22nd November 2013, Comments 0 comments

Detlef Wetzel, number two of Germany's mighty IG Metall labour union since 2007 who is set to be elected its new president, has been credited with not just stemming the membership drain, but actually turning it around.

Wetzel, who turns 61 next month, joined IG Metall in 1969 and has worked his way up through the organisation, which has since grown to be Europe's largest labour union by members.

He claims his career within IG Metall started "not out of political convictions, but due to my own personal experience".

The son of a blacksmith and a factory worker, Wetzel signed up to the union when he was a machine-tool apprentice at SMS Demag in his native town of Siegen, a region in northwest Germany to which he remains deeply attached.

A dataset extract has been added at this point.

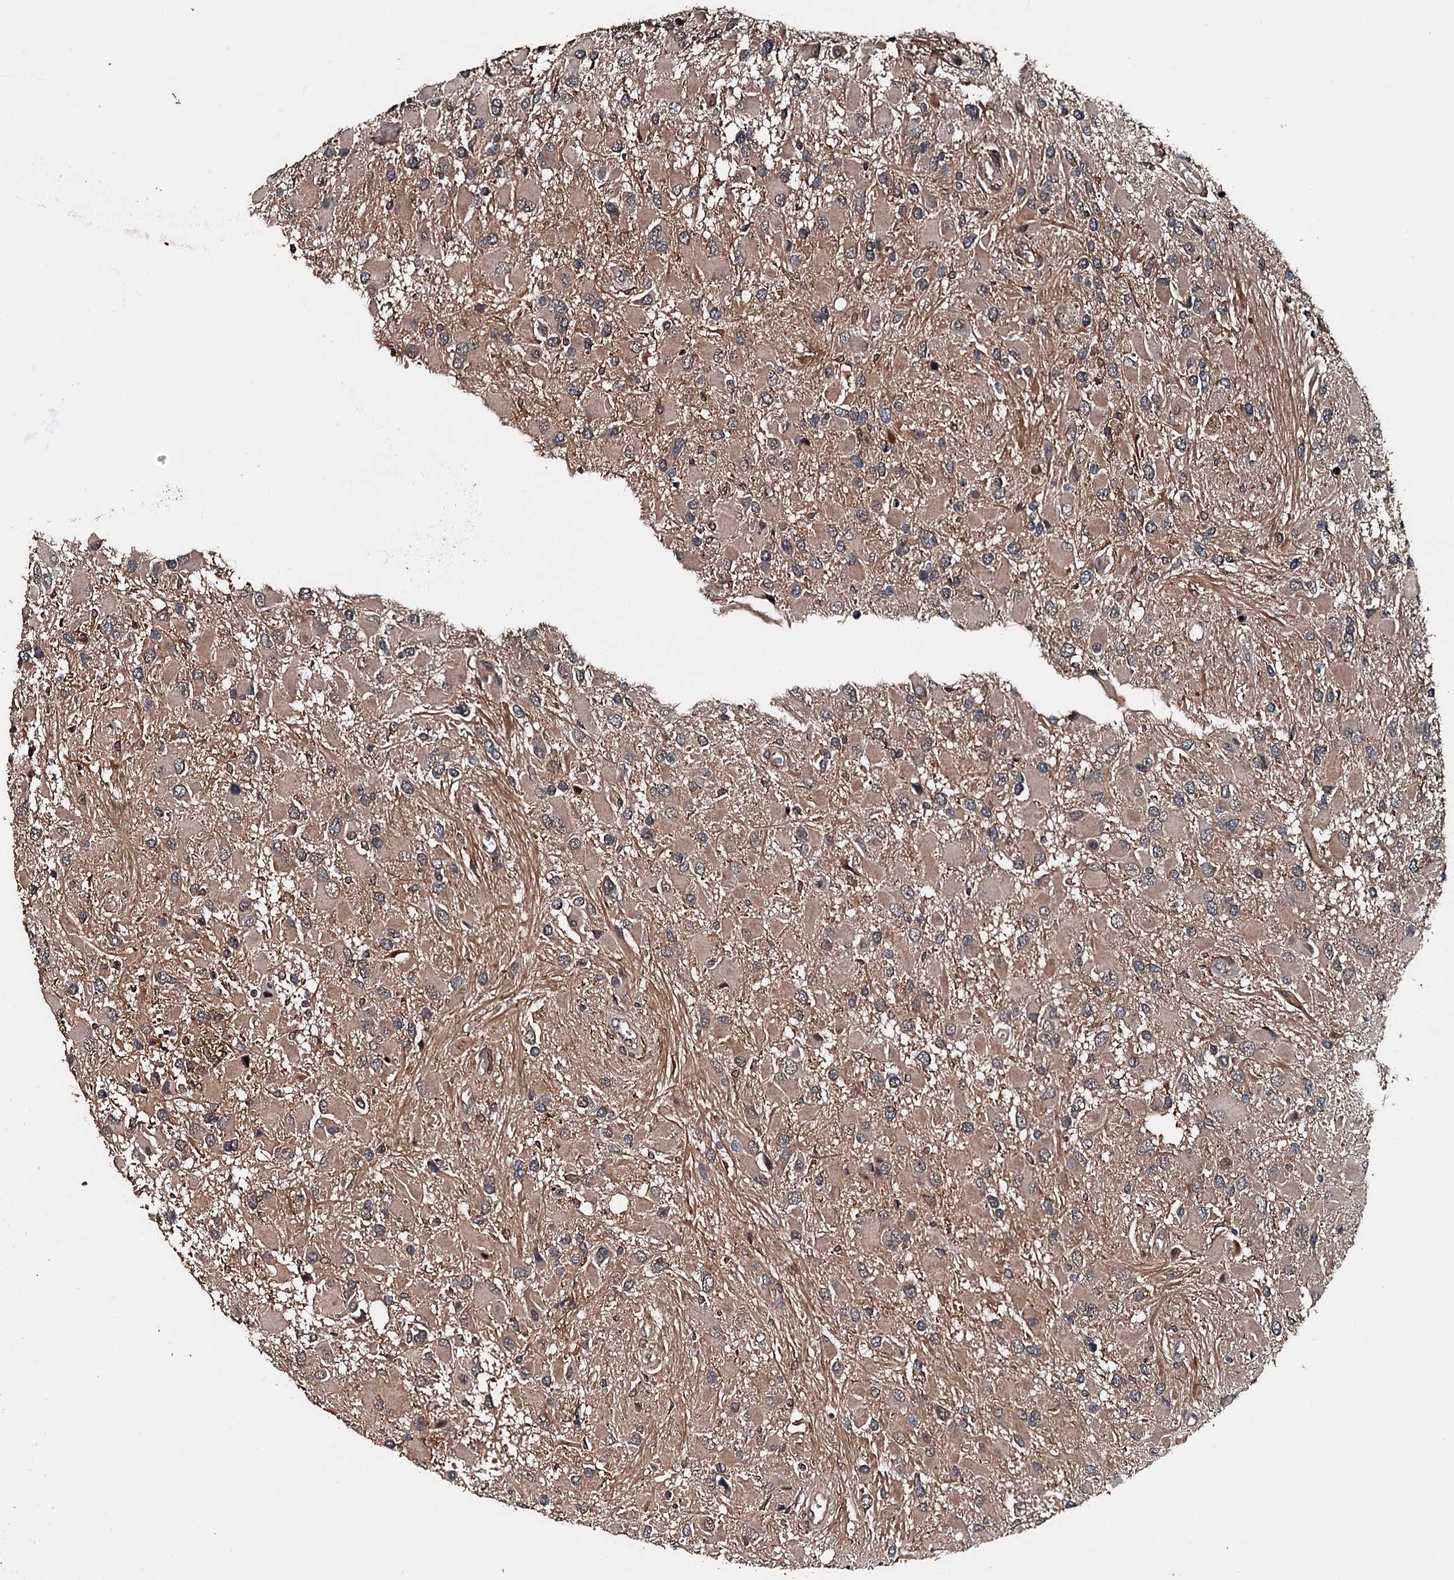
{"staining": {"intensity": "moderate", "quantity": ">75%", "location": "cytoplasmic/membranous"}, "tissue": "glioma", "cell_type": "Tumor cells", "image_type": "cancer", "snomed": [{"axis": "morphology", "description": "Glioma, malignant, High grade"}, {"axis": "topography", "description": "Brain"}], "caption": "About >75% of tumor cells in glioma show moderate cytoplasmic/membranous protein staining as visualized by brown immunohistochemical staining.", "gene": "FGD4", "patient": {"sex": "male", "age": 53}}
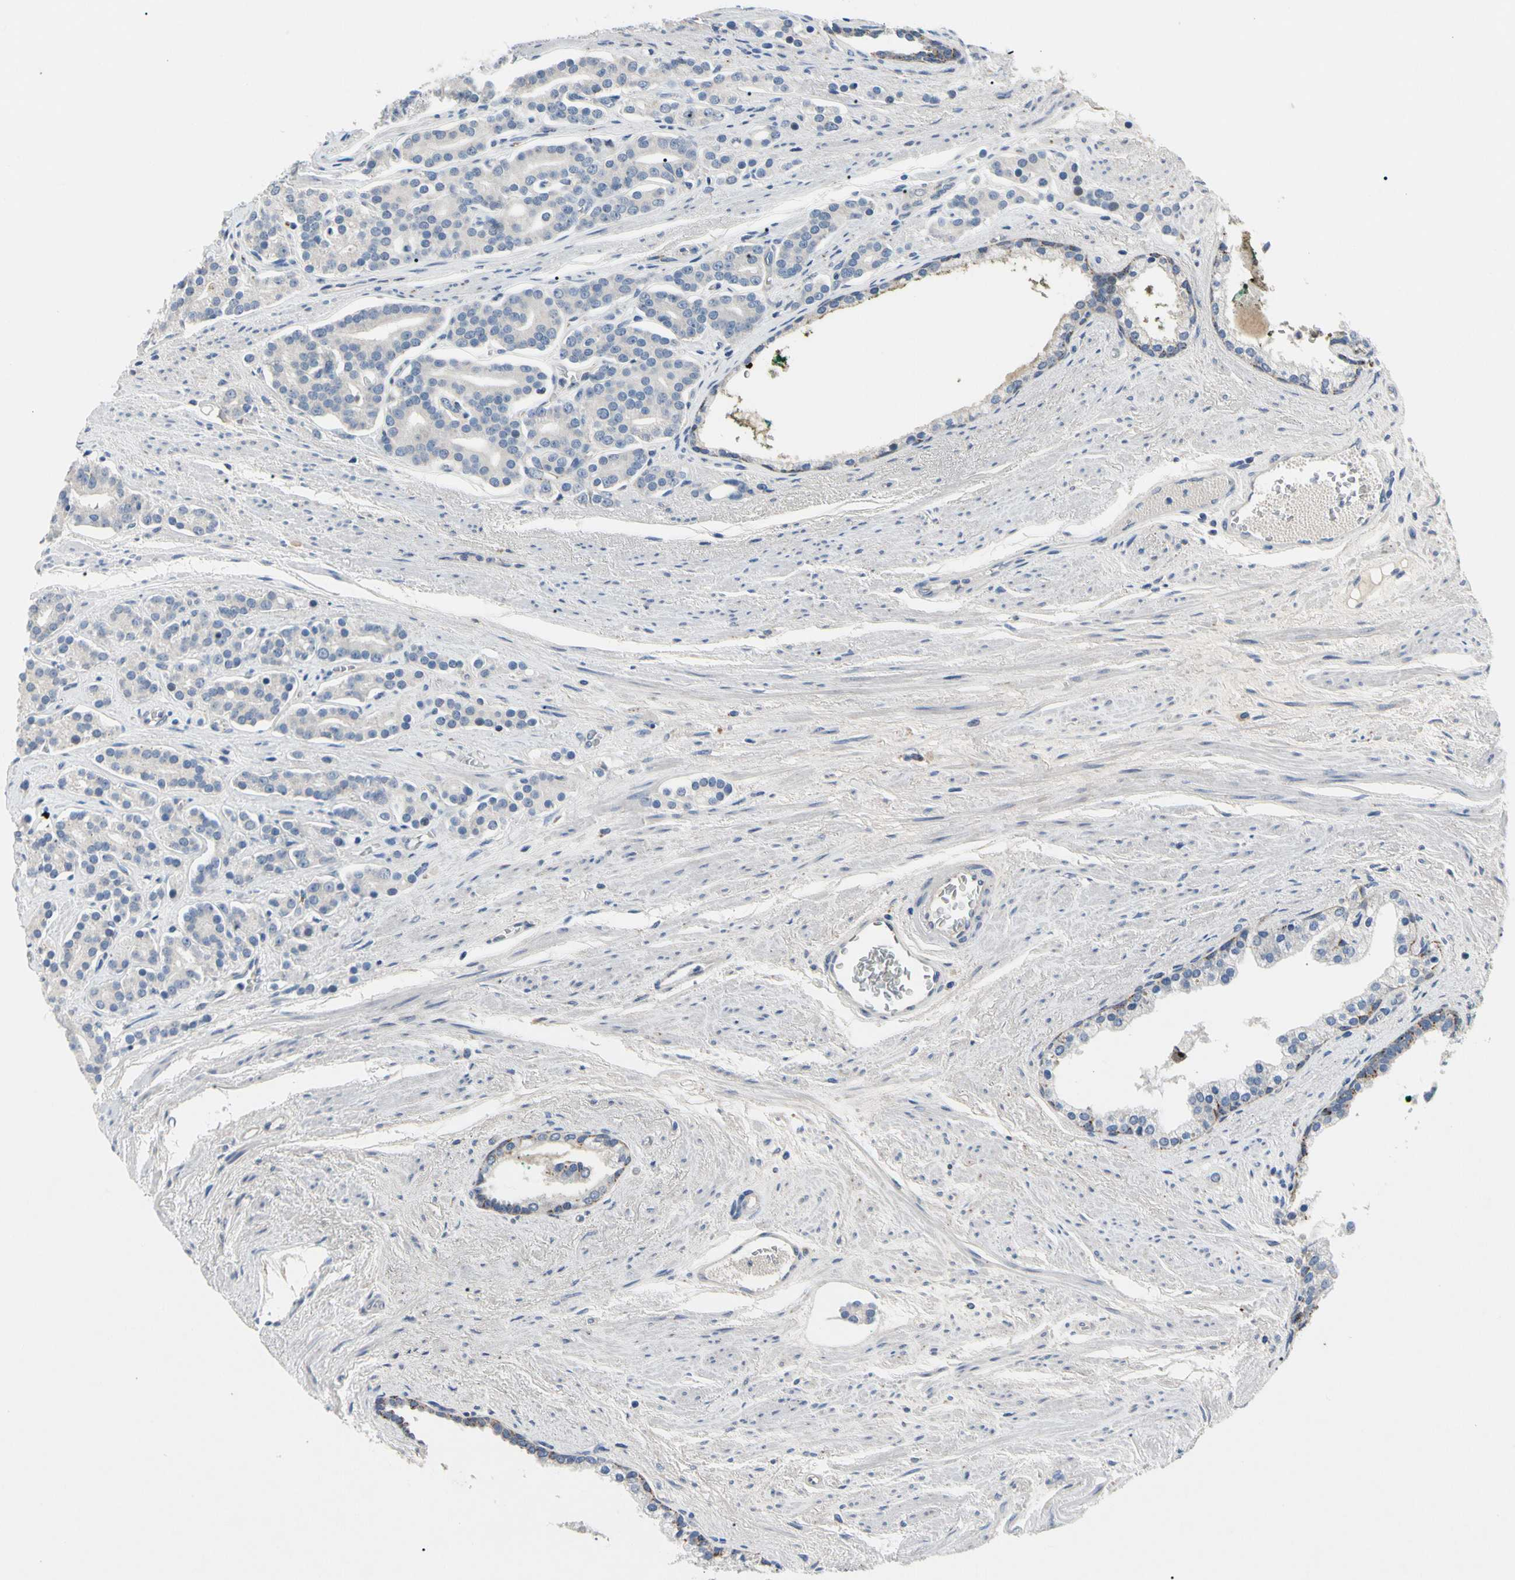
{"staining": {"intensity": "negative", "quantity": "none", "location": "none"}, "tissue": "prostate cancer", "cell_type": "Tumor cells", "image_type": "cancer", "snomed": [{"axis": "morphology", "description": "Adenocarcinoma, Low grade"}, {"axis": "topography", "description": "Prostate"}], "caption": "An IHC image of prostate cancer is shown. There is no staining in tumor cells of prostate cancer. The staining was performed using DAB (3,3'-diaminobenzidine) to visualize the protein expression in brown, while the nuclei were stained in blue with hematoxylin (Magnification: 20x).", "gene": "RETSAT", "patient": {"sex": "male", "age": 63}}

Gradually working his way up through the union's ranks, he was appointed head of IG Metall's regional branch in North Rhine-Westphalia in 2004 where he tackled the problem of disillusionment among members and defections hands-on.

His success in this area saw him called to IG Metall's headquarters in Frankfurt where he became the right-hand man of the union's chief Berthold Huber in 2007.

'Not liked but respected'

"We've modernised IG Metall", Wetzel told AFP in an interview in his offices on the 15th floor of the union's headquarters.

Under his guidance, IG Metall -- which represents the interests of workers in all industrial sectors from steel and car makers to mechanical and electronic engineering -- trimmed the headquarters' workforce, cutting around 200 jobs and redeploying them elsewhere.

"It wasn't easy. But we found solutions that were acceptable to everyone involved," he insisted.

Wetzel's main warhorse is to win new members and he has been behind targeted information campaigns to raise awareness of problems such as low pensions and precarious work.

And his strategy seems to be paying off. Since 2011, IG Metall is actually gaining new members after 20 years of falling numbers. Around half of the new members are younger than 27, which is an encouraging sign for the union's future.

But Wetzel's style can rub.

"He's not liked, but respected," the weekly newspaper Die Zeit wrote about him.

"He's not afraid of confrontation," said one close colleague, speaking on condition of anonymity. "He's direct, which not everyone likes."

An ardent supporter of Germany's social economic model, Wetzel is proud of IG Metall's achievements. In dialogue with employers and government, the union agreed to the extension of part-time work at the height of the economic crisis in 2009 so as to avoid mass lay-offs.

He is married and has two step-daughters.